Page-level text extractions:
··········
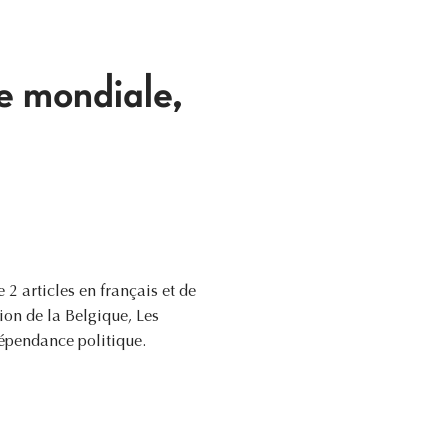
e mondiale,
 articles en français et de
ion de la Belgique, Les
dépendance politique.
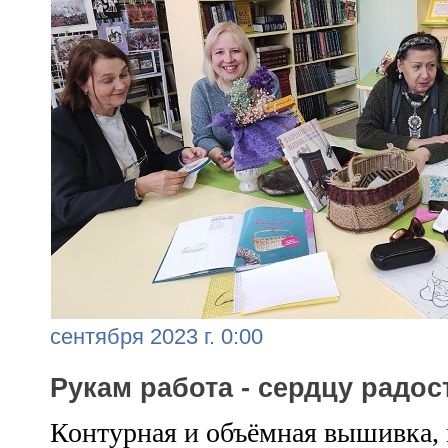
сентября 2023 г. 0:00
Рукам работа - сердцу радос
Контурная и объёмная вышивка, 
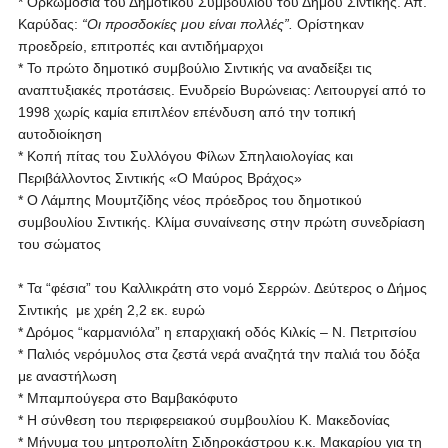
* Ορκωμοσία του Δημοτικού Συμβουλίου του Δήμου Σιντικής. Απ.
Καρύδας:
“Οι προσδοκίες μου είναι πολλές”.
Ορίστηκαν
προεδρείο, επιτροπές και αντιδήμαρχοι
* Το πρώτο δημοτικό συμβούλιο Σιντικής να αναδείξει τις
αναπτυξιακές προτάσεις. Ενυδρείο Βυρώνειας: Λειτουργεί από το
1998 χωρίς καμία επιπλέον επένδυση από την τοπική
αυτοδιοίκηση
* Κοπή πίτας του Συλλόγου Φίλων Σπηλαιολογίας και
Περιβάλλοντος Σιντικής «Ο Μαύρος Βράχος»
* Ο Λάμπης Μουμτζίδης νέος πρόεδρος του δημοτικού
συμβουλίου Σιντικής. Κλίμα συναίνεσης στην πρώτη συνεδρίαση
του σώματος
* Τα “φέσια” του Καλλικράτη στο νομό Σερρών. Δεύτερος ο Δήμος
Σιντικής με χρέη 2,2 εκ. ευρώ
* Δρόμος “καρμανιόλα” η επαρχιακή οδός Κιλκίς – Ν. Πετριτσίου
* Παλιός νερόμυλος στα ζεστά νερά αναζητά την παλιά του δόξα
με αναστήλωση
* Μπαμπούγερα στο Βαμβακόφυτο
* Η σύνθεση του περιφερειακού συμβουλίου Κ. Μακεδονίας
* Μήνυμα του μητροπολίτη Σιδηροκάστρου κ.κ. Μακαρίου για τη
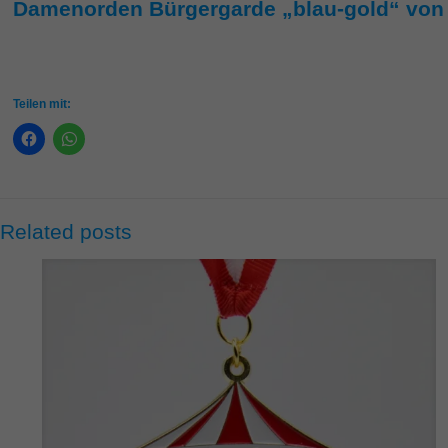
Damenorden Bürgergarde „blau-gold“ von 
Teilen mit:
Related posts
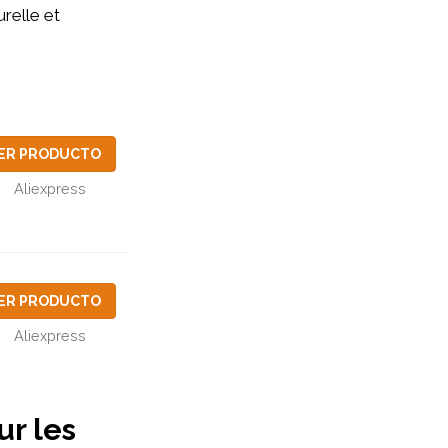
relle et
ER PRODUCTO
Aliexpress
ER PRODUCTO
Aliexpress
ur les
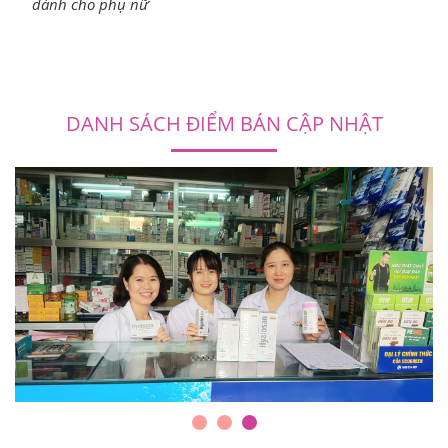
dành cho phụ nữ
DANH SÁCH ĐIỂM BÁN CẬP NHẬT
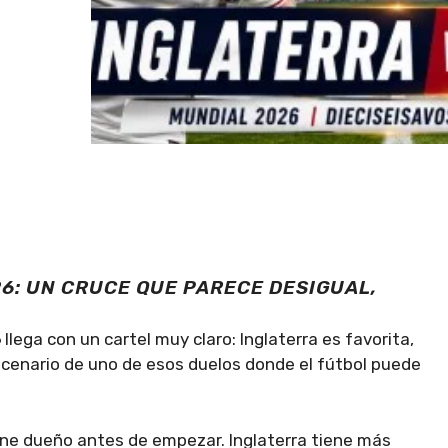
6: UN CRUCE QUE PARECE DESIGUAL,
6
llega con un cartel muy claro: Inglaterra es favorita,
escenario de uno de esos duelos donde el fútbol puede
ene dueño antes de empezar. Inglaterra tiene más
··········
# Required action:
All of the records above are to be written out exactly, minus their images.

# Task result:
e mondiale,
 articles en français et de
ion de la Belgique, Les
dépendance politique.
сентября 2023 г. 0:00
Рукам работа - сердцу радос
Контурная и объёмная вышивка, 
* Ορκωμοσία του Δημοτικού Συμβουλίου του Δήμου Σιντικής. Απ.
Καρύδας:
“Οι προσδοκίες μου είναι πολλές”.
Ορίστηκαν
προεδρείο, επιτροπές και αντιδήμαρχοι
* Το πρώτο δημοτικό συμβούλιο Σιντικής να αναδείξει τις
αναπτυξιακές προτάσεις. Ενυδρείο Βυρώνειας: Λειτουργεί από το
1998 χωρίς καμία επιπλέον επένδυση από την τοπική
αυτοδιοίκηση
* Κοπή πίτας του Συλλόγου Φίλων Σπηλαιολογίας και
Περιβάλλοντος Σιντικής «Ο Μαύρος Βράχος»
* Ο Λάμπης Μουμτζίδης νέος πρόεδρος του δημοτικού
συμβουλίου Σιντικής. Κλίμα συναίνεσης στην πρώτη συνεδρίαση
του σώματος
* Τα “φέσια” του Καλλικράτη στο νομό Σερρών. Δεύτερος ο Δήμος
Σιντικής με χρέη 2,2 εκ. ευρώ
* Δρόμος “καρμανιόλα” η επαρχιακή οδός Κιλκίς – Ν. Πετριτσίου
* Παλιός νερόμυλος στα ζεστά νερά αναζητά την παλιά του δόξα
με αναστήλωση
* Μπαμπούγερα στο Βαμβακόφυτο
* Η σύνθεση του περιφερειακού συμβουλίου Κ. Μακεδονίας
* Μήνυμα του μητροπολίτη Σιδηροκάστρου κ.κ. Μακαρίου για τη
Damenorden Bürgergarde „blau-gold“ von 
Teilen mit:
Related posts
relle et
ER PRODUCTO
Aliexpress
ER PRODUCTO
Aliexpress
ur les
dành cho phụ nữ
DANH SÁCH ĐIỂM BÁN CẬP NHẬT
6: UN CRUCE QUE PARECE DESIGUAL,
6
llega con un cartel muy claro: Inglaterra es favorita,
escenario de uno de esos duelos donde el fútbol puede
ene dueño antes de empezar. Inglaterra tiene más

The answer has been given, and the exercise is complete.